How long have they been starters? – If a senior has been stuck behind an older player for much of his career then he could easily make it to his senior season without having started before, or with just one year as a starter under his belt. A senior with limited starting experience obviously isn't quite as valuable as one who has been starting regularly throughout his career.
Who are they keeping out of the lineup? When a senior is starting that means that a younger player isn't starting in the same spot. In some cases that's a good thing. Other times, though, the senior is holding a talented youngster out of action, or is keeping a young player on the bench who could be improving significantly with each starting opportunity. In some cases starting a senior can actually make a team weaker – both now and into the future.
Have they worked with the same coach their whole careers? A senior who has played for the same coach his whole career is more valuable by far than one who has gone through a coaching change – especially is the coach was also there when he was recruited. Through four or five years of experience the player has come to know the coach very well, and they know the systems and how to prepare for games. That helps the player to be at his best, and it also helps the coaches because they have another voice that knows what needs to be done. If a player has changed coaches, though, then they don't have the same relationship, and because they weren't recruited by the coaches they may not even be the ideal type of player that the coach would like to have.

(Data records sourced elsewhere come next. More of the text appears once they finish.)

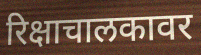
रिक्षाचालकावर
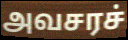
அவசரச்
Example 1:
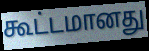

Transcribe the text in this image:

கூட்டமானது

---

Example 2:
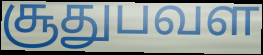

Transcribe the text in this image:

சூதுபவள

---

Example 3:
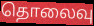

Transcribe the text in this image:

தொலைவு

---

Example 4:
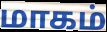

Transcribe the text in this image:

மாகம்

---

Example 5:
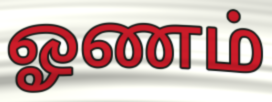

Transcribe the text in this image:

ஓணம்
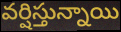
వర్షిస్తున్నాయి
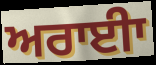
ਅਰਾਈਾ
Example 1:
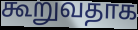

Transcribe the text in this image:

கூறுவதாக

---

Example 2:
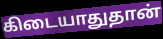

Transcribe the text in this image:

கிடையாதுதான்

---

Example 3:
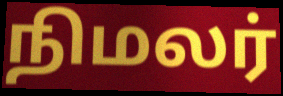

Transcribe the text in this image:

நிமலர்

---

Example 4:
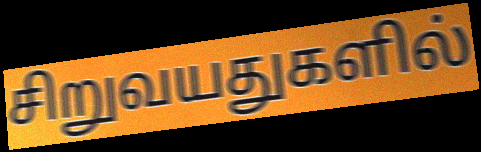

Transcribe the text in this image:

சிறுவயதுகளில்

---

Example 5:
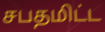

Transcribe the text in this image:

சபதமிட்ட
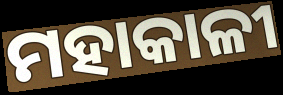
ମହାକାଳୀ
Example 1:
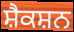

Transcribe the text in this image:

ਸ਼ੈਕਸ਼ਨ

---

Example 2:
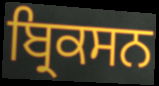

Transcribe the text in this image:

ਬ੍ਰਿਕਸਨ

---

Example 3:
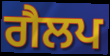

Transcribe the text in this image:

ਗੈਲਪ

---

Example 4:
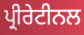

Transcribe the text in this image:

ਪ੍ਰੀਰੇਟੀਨਲ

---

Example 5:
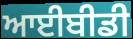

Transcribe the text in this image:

ਆਈਬੀਡੀ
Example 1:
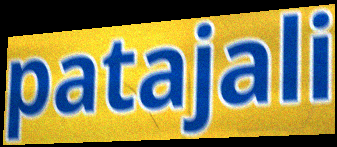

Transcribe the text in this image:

patajali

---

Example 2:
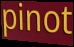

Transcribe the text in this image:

pinot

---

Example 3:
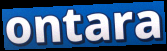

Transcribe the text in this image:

ontara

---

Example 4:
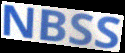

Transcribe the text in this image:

NBSS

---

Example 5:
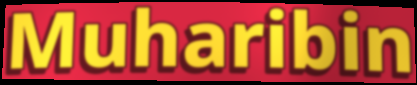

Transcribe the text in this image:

Muharibin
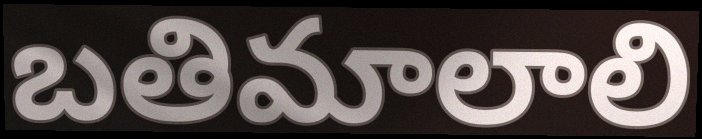
బతిమాలాలి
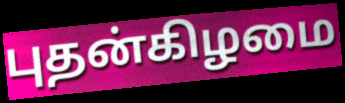
புதன்கிழமை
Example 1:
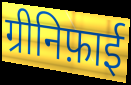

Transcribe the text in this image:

Have they improved through their career? – You generally want to see a player's career progress on an upward trajectory – key stats improving each year as they get more experienced. If a player has done that through their career then it's a fair bet that they will improve again as a senior and they will lift their team as a result. If a player has been less consistent, though – or if they peaked early in their career and their productivity has fallen off since – then you can't be sure what they will bring this year, and it's harder to get excited about having the senior in the lineup.
Are they strong leaders? – A player can more than make up for any deficiency in talent they may have if they are a very strong leader – the floor general or pseudo-coach type. That's the kind of senior that makes a team better almost no matter what. Some people assume that all seniors are like that, but that's clearly not the case. Understanding the type of player and leader a senior is valuable in assessing their importance to a team.